Major cyber attacks ‘can be predicted’ using computer model, researchers claim

Major international cyber attacks follow a pattern – and attacks such as Stuxnet, which targeted Iran’s nuclear plant can be predicted by a mathematical model, University of Michigan researchers have claimed.

The model could help understand the strategy and timing of international cyber attacks, and predict the “next move” in conflicts, according to Robert Axelrod, professor of political science at the University. Axelrod hopes the research may “mitigate” the harm of such attacks.

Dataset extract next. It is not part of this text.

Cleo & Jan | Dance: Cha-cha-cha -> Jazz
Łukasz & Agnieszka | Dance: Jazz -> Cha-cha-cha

Axelrod likens the current state of cyber attacks to the early nuclear era – and hopes the model may help states understand the strategic implications of such technology, and help draw the line between cybercrime and cyber attacks.
“One of our major contributions is to develop some concepts to deal with this new realm of cyber conflict,” Axelrod said. “It took 15 years in the nuclear world for people to understand the implications of nuclear technology. It is our hope that it won’t take that long to understand the strategic capabilities of cyber technology.”
“We also hope this will encourage other efforts to study these things in a rigorous way,” Axelrod said. “There’s a lot of discussion about cyber problems, but it’s so new that the language isn’t established. People use the word attack to mean anything from stealing a credit card number to sabotage of an industrial system.”
The timing can be ‘predicted’ by analyzing the stealth of a resource – ie the ability to infiltrate and remain undiscovered – and persistence, the ability of a vulnerability to remain undiscovered. Combining these two gives a model which can predict the timing of attacks, the researchers claim, in a paper published in the academic journal PNAS.
Speaking to Ars Technica, Allan Woodward, a cybersecurity expert at the University of Surrey said that the model fit existing attacks ‘perfectly’.
Ars Technica said that the case studies showed how and when cyberweapons would be used, and Woodward said the timings fit both the Stuxnet attack – which ‘lay dormant’ for 17 months – and Iran’s response, “Iran may have responded to this attack by targeting the workstations of Aramco, an oil company in Saudi Arabia that supplied oil to the US. Although the US called this the “most destructive cyber-assault the private sector has seen to date,” it achieved little. However, for Iran, the result mattered less than the speed of the response. In a high stakes case, the model predicts immediate use of a cyber-weapon, which is what happened in this case, too.”
The tool could offer a greater understanding of what “cyber espionage” is – and how states use it. The researchers used four case studies, including the Stuxnet attack on Iran’s nuclear program and the Iranian cyber attack on the energy firm Saudi Aramco.

“A good resource should have both stealth and persistence,” Axelrod said. “The less persistent a resource is, the sooner (it should be used) lest the vulnerability is fixed before (there’s) a chance to exploit it.”